PROJECT SUMMARY/ABSTRACT
Northeast Ohio has one of the highest rates of oral diseases (caries, periodontitis) and poor dental attendance
among low-income older adults. Professional organizations and the IOM recommend integration of oral health
(OH) activities into primary care for adults in order to reduce medical costs. But, published literature indicates a
lack of outcomes data to assemble an effective medical-dental integration. Impeding integration are also factors
such as lack of an electronic health record (EHR) based oral health (OH) assessment and referral, and
inadequate OH education and training for medical providers. Our survey data indicate that the majority of
providers would like OH facts to be communicated at primary care visits (PCV) but lack education and resources.
There are misperceptions about oral diseases among older adults that prevent regular dental attendance. The
proposed multi-level interventions will address factors that impede OH integration, and subsequently improve
self-regulatory behaviors in adults. The interventions are: Practice (medical assistants, nurses): EHR systems
based changes to ask, advise, assess, connect (AAAC). Provider (physician/nurse practitioner): improve
knowledge and skills using Common-Sense Model of Self-Regulation (CSM) theory based education and skills
training to communicate OH facts and reinforce importance of dental visits. A cluster-randomized clinical trial is
proposed to test implementation (practice) and behavioral (provider) intervention to address self-regulation and
increase dental attendance among low-income adults aged =55 years. The primary aims are: 1) UG3, Conduct
qualitative work with stakeholders and practices; system-based changes in EHR; and pilot-test the interventions
in 2 practices. UH3, randomize 8 practices to two arms to investigate the efficacy of a EHR based strategy at
the practice level to ask [OH risk assessment], advise [going to dentist], assess [willingness for referral], connect
[eReferral and/or resources] together with provider CSM theory-based education and skills to communicate OH
facts versus provider alone (standard or usual oral health care) to increase dental attendance (primary outcome);
and improve OH quality of life, oral hygiene behavior, and biometric measures of health (secondary outcomes).

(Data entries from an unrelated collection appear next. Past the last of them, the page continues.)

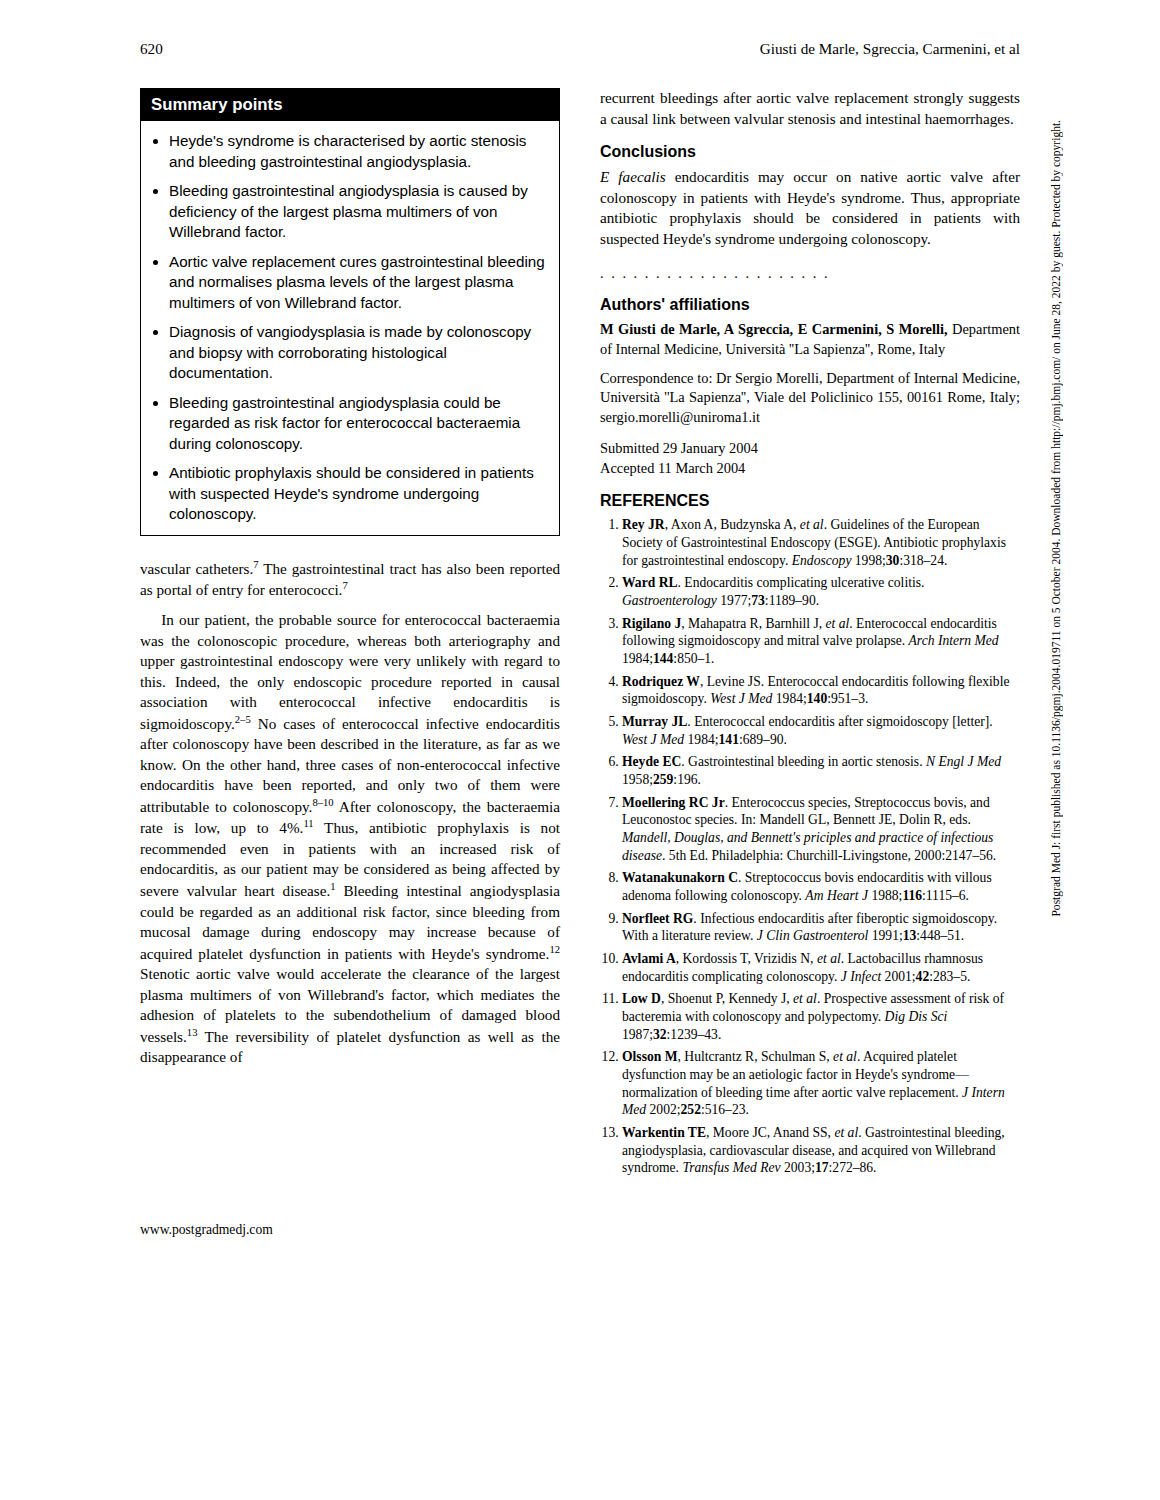Postgrad Med J: first published as 10.1136/pgmj.2004.019711 on 5 October 2004. Downloaded from http://pmj.bmj.com/ on June 28, 2022 by guest. Protected by copyright.
620 Giusti de Marle, Sgreccia, Carmenini, et al
Summary points
Heyde's syndrome is characterised by aortic stenosis and bleeding gastrointestinal angiodysplasia.
Bleeding gastrointestinal angiodysplasia is caused by deficiency of the largest plasma multimers of von Willebrand factor.
Aortic valve replacement cures gastrointestinal bleeding and normalises plasma levels of the largest plasma multimers of von Willebrand factor.
Diagnosis of vangiodysplasia is made by colonoscopy and biopsy with corroborating histological documentation.
Bleeding gastrointestinal angiodysplasia could be regarded as risk factor for enterococcal bacteraemia during colonoscopy.
Antibiotic prophylaxis should be considered in patients with suspected Heyde's syndrome undergoing colonoscopy.
vascular catheters.7 The gastrointestinal tract has also been reported as portal of entry for enterococci.7
In our patient, the probable source for enterococcal bacteraemia was the colonoscopic procedure, whereas both arteriography and upper gastrointestinal endoscopy were very unlikely with regard to this. Indeed, the only endoscopic procedure reported in causal association with enterococcal infective endocarditis is sigmoidoscopy.2–5 No cases of enterococcal infective endocarditis after colonoscopy have been described in the literature, as far as we know. On the other hand, three cases of non-enterococcal infective endocarditis have been reported, and only two of them were attributable to colonoscopy.8–10 After colonoscopy, the bacteraemia rate is low, up to 4%.11 Thus, antibiotic prophylaxis is not recommended even in patients with an increased risk of endocarditis, as our patient may be considered as being affected by severe valvular heart disease.1 Bleeding intestinal angiodysplasia could be regarded as an additional risk factor, since bleeding from mucosal damage during endoscopy may increase because of acquired platelet dysfunction in patients with Heyde's syndrome.12 Stenotic aortic valve would accelerate the clearance of the largest plasma multimers of von Willebrand's factor, which mediates the adhesion of platelets to the subendothelium of damaged blood vessels.13 The reversibility of platelet dysfunction as well as the disappearance of
recurrent bleedings after aortic valve replacement strongly suggests a causal link between valvular stenosis and intestinal haemorrhages.
Conclusions
E faecalis endocarditis may occur on native aortic valve after colonoscopy in patients with Heyde's syndrome. Thus, appropriate antibiotic prophylaxis should be considered in patients with suspected Heyde's syndrome undergoing colonoscopy.
. . . . . . . . . . . . . . . . . . . . .
Authors' affiliations
M Giusti de Marle, A Sgreccia, E Carmenini, S Morelli, Department of Internal Medicine, Università ''La Sapienza'', Rome, Italy
Correspondence to: Dr Sergio Morelli, Department of Internal Medicine, Università ''La Sapienza'', Viale del Policlinico 155, 00161 Rome, Italy; sergio.morelli@uniroma1.it
Submitted 29 January 2004
Accepted 11 March 2004
REFERENCES
Rey JR, Axon A, Budzynska A, et al. Guidelines of the European Society of Gastrointestinal Endoscopy (ESGE). Antibiotic prophylaxis for gastrointestinal endoscopy. Endoscopy 1998;30:318–24.
Ward RL. Endocarditis complicating ulcerative colitis. Gastroenterology 1977;73:1189–90.
Rigilano J, Mahapatra R, Barnhill J, et al. Enterococcal endocarditis following sigmoidoscopy and mitral valve prolapse. Arch Intern Med 1984;144:850–1.
Rodriquez W, Levine JS. Enterococcal endocarditis following flexible sigmoidoscopy. West J Med 1984;140:951–3.
Murray JL. Enterococcal endocarditis after sigmoidoscopy [letter]. West J Med 1984;141:689–90.
Heyde EC. Gastrointestinal bleeding in aortic stenosis. N Engl J Med 1958;259:196.
Moellering RC Jr. Enterococcus species, Streptococcus bovis, and Leuconostoc species. In: Mandell GL, Bennett JE, Dolin R, eds. Mandell, Douglas, and Bennett's priciples and practice of infectious disease. 5th Ed. Philadelphia: Churchill-Livingstone, 2000:2147–56.
Watanakunakorn C. Streptococcus bovis endocarditis with villous adenoma following colonoscopy. Am Heart J 1988;116:1115–6.
Norfleet RG. Infectious endocarditis after fiberoptic sigmoidoscopy. With a literature review. J Clin Gastroenterol 1991;13:448–51.
Avlami A, Kordossis T, Vrizidis N, et al. Lactobacillus rhamnosus endocarditis complicating colonoscopy. J Infect 2001;42:283–5.
Low D, Shoenut P, Kennedy J, et al. Prospective assessment of risk of bacteremia with colonoscopy and polypectomy. Dig Dis Sci 1987;32:1239–43.
Olsson M, Hultcrantz R, Schulman S, et al. Acquired platelet dysfunction may be an aetiologic factor in Heyde's syndrome—normalization of bleeding time after aortic valve replacement. J Intern Med 2002;252:516–23.
Warkentin TE, Moore JC, Anand SS, et al. Gastrointestinal bleeding, angiodysplasia, cardiovascular disease, and acquired von Willebrand syndrome. Transfus Med Rev 2003;17:272–86.
www.postgradmedj.com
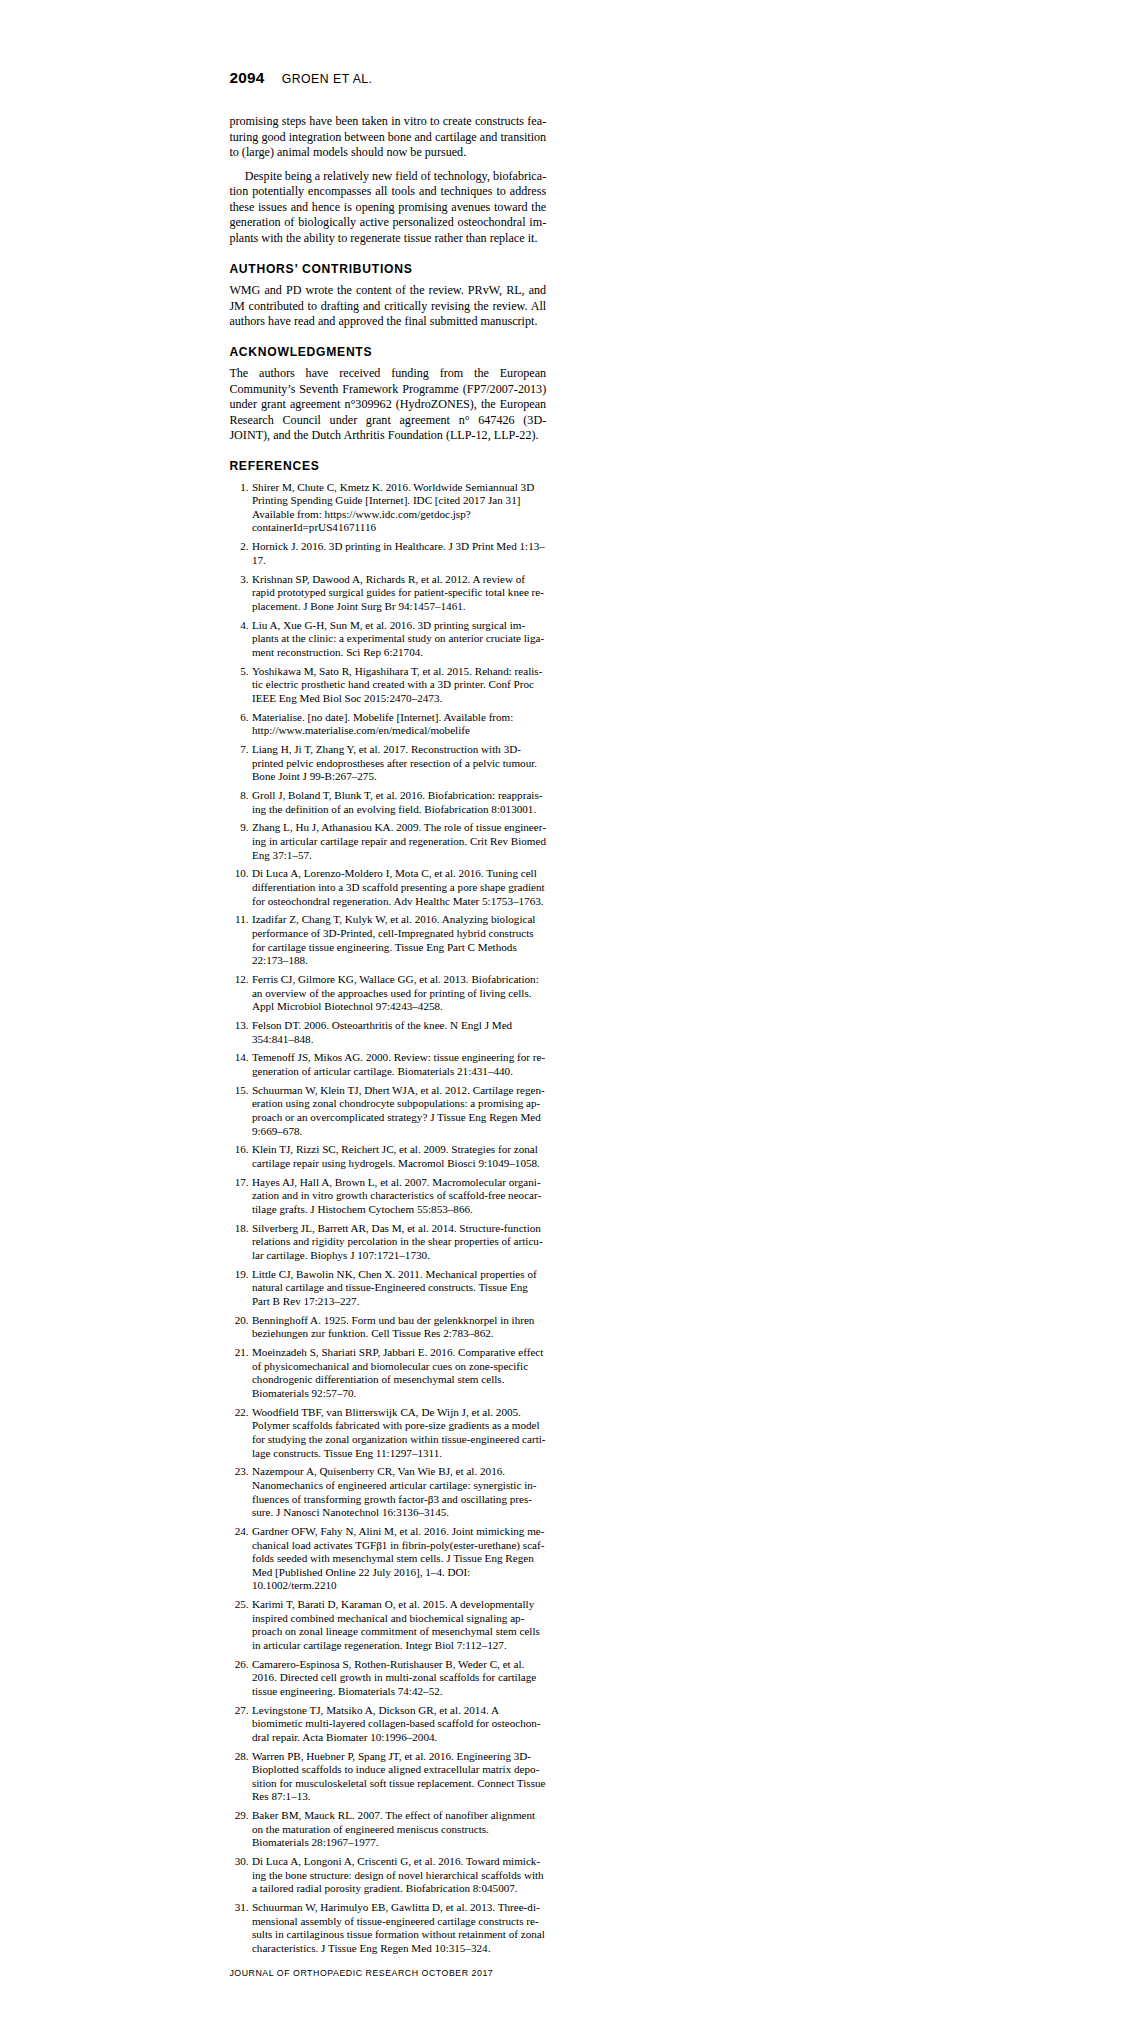2094 Groen et al.
promising steps have been taken in vitro to create constructs featuring good integration between bone and cartilage and transition to (large) animal models should now be pursued.
Despite being a relatively new field of technology, biofabrication potentially encompasses all tools and techniques to address these issues and hence is opening promising avenues toward the generation of biologically active personalized osteochondral implants with the ability to regenerate tissue rather than replace it.
Authors’ Contributions
WMG and PD wrote the content of the review. PRvW, RL, and JM contributed to drafting and critically revising the review. All authors have read and approved the final submitted manuscript.
Acknowledgments
The authors have received funding from the European Community’s Seventh Framework Programme (FP7/2007-2013) under grant agreement n°309962 (HydroZONES), the European Research Council under grant agreement n° 647426 (3D-JOINT), and the Dutch Arthritis Foundation (LLP-12, LLP-22).
References
Shirer M, Chute C, Kmetz K. 2016. Worldwide Semiannual 3D Printing Spending Guide [Internet]. IDC [cited 2017 Jan 31] Available from: https://www.idc.com/getdoc.jsp?containerId=prUS41671116
Hornick J. 2016. 3D printing in Healthcare. J 3D Print Med 1:13–17.
Krishnan SP, Dawood A, Richards R, et al. 2012. A review of rapid prototyped surgical guides for patient-specific total knee replacement. J Bone Joint Surg Br 94:1457–1461.
Liu A, Xue G-H, Sun M, et al. 2016. 3D printing surgical implants at the clinic: a experimental study on anterior cruciate ligament reconstruction. Sci Rep 6:21704.
Yoshikawa M, Sato R, Higashihara T, et al. 2015. Rehand: realistic electric prosthetic hand created with a 3D printer. Conf Proc IEEE Eng Med Biol Soc 2015:2470–2473.
Materialise. [no date]. Mobelife [Internet]. Available from: http://www.materialise.com/en/medical/mobelife
Liang H, Ji T, Zhang Y, et al. 2017. Reconstruction with 3D-printed pelvic endoprostheses after resection of a pelvic tumour. Bone Joint J 99-B:267–275.
Groll J, Boland T, Blunk T, et al. 2016. Biofabrication: reappraising the definition of an evolving field. Biofabrication 8:013001.
Zhang L, Hu J, Athanasiou KA. 2009. The role of tissue engineering in articular cartilage repair and regeneration. Crit Rev Biomed Eng 37:1–57.
Di Luca A, Lorenzo-Moldero I, Mota C, et al. 2016. Tuning cell differentiation into a 3D scaffold presenting a pore shape gradient for osteochondral regeneration. Adv Healthc Mater 5:1753–1763.
Izadifar Z, Chang T, Kulyk W, et al. 2016. Analyzing biological performance of 3D-Printed, cell-Impregnated hybrid constructs for cartilage tissue engineering. Tissue Eng Part C Methods 22:173–188.
Ferris CJ, Gilmore KG, Wallace GG, et al. 2013. Biofabrication: an overview of the approaches used for printing of living cells. Appl Microbiol Biotechnol 97:4243–4258.
Felson DT. 2006. Osteoarthritis of the knee. N Engl J Med 354:841–848.
Temenoff JS, Mikos AG. 2000. Review: tissue engineering for regeneration of articular cartilage. Biomaterials 21:431–440.
Schuurman W, Klein TJ, Dhert WJA, et al. 2012. Cartilage regeneration using zonal chondrocyte subpopulations: a promising approach or an overcomplicated strategy? J Tissue Eng Regen Med 9:669–678.
Klein TJ, Rizzi SC, Reichert JC, et al. 2009. Strategies for zonal cartilage repair using hydrogels. Macromol Biosci 9:1049–1058.
Hayes AJ, Hall A, Brown L, et al. 2007. Macromolecular organization and in vitro growth characteristics of scaffold-free neocartilage grafts. J Histochem Cytochem 55:853–866.
Silverberg JL, Barrett AR, Das M, et al. 2014. Structure-function relations and rigidity percolation in the shear properties of articular cartilage. Biophys J 107:1721–1730.
Little CJ, Bawolin NK, Chen X. 2011. Mechanical properties of natural cartilage and tissue-Engineered constructs. Tissue Eng Part B Rev 17:213–227.
Benninghoff A. 1925. Form und bau der gelenkknorpel in ihren beziehungen zur funktion. Cell Tissue Res 2:783–862.
Moeinzadeh S, Shariati SRP, Jabbari E. 2016. Comparative effect of physicomechanical and biomolecular cues on zone-specific chondrogenic differentiation of mesenchymal stem cells. Biomaterials 92:57–70.
Woodfield TBF, van Blitterswijk CA, De Wijn J, et al. 2005. Polymer scaffolds fabricated with pore-size gradients as a model for studying the zonal organization within tissue-engineered cartilage constructs. Tissue Eng 11:1297–1311.
Nazempour A, Quisenberry CR, Van Wie BJ, et al. 2016. Nanomechanics of engineered articular cartilage: synergistic influences of transforming growth factor-β3 and oscillating pressure. J Nanosci Nanotechnol 16:3136–3145.
Gardner OFW, Fahy N, Alini M, et al. 2016. Joint mimicking mechanical load activates TGFβ1 in fibrin-poly(ester-urethane) scaffolds seeded with mesenchymal stem cells. J Tissue Eng Regen Med [Published Online 22 July 2016], 1–4. DOI: 10.1002/term.2210
Karimi T, Barati D, Karaman O, et al. 2015. A developmentally inspired combined mechanical and biochemical signaling approach on zonal lineage commitment of mesenchymal stem cells in articular cartilage regeneration. Integr Biol 7:112–127.
Camarero-Espinosa S, Rothen-Rutishauser B, Weder C, et al. 2016. Directed cell growth in multi-zonal scaffolds for cartilage tissue engineering. Biomaterials 74:42–52.
Levingstone TJ, Matsiko A, Dickson GR, et al. 2014. A biomimetic multi-layered collagen-based scaffold for osteochondral repair. Acta Biomater 10:1996–2004.
Warren PB, Huebner P, Spang JT, et al. 2016. Engineering 3D-Bioplotted scaffolds to induce aligned extracellular matrix deposition for musculoskeletal soft tissue replacement. Connect Tissue Res 87:1–13.
Baker BM, Mauck RL. 2007. The effect of nanofiber alignment on the maturation of engineered meniscus constructs. Biomaterials 28:1967–1977.
Di Luca A, Longoni A, Criscenti G, et al. 2016. Toward mimicking the bone structure: design of novel hierarchical scaffolds with a tailored radial porosity gradient. Biofabrication 8:045007.
Schuurman W, Harimulyo EB, Gawlitta D, et al. 2013. Three-dimensional assembly of tissue-engineered cartilage constructs results in cartilaginous tissue formation without retainment of zonal characteristics. J Tissue Eng Regen Med 10:315–324.
Journal of Orthopaedic Research October 2017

Secondary aims (UH3) are to explore: the delivery and documentation of AAAC implementation strategy; and to
investigate causal pathways that affect the outcomes. The sample includes 209 providers and medical staff, and
800 Medicaid-enrolled adults. Data analysis (UG3) will utilize a mixed method design for qualitative and
descriptive statistics for quantitative data. Data collection (UH3) will follow the RE-AIM framework: adults
(outcome data from Medicaid claims, questionnaires, EHR); provider, practice (questionnaires); provider,
practice (process measures: reach, fidelity, adoption, maintenance from audits). A generalized estimating
equations approach will be used to assess effects of multi-level interventions on dental attendance and other
outcomes, while accounting for clustering within practice. Mediation methods will determine if intervention effects
occur through hypothesized mediators. A sustainable OH care model is proposed for primary care clinicians.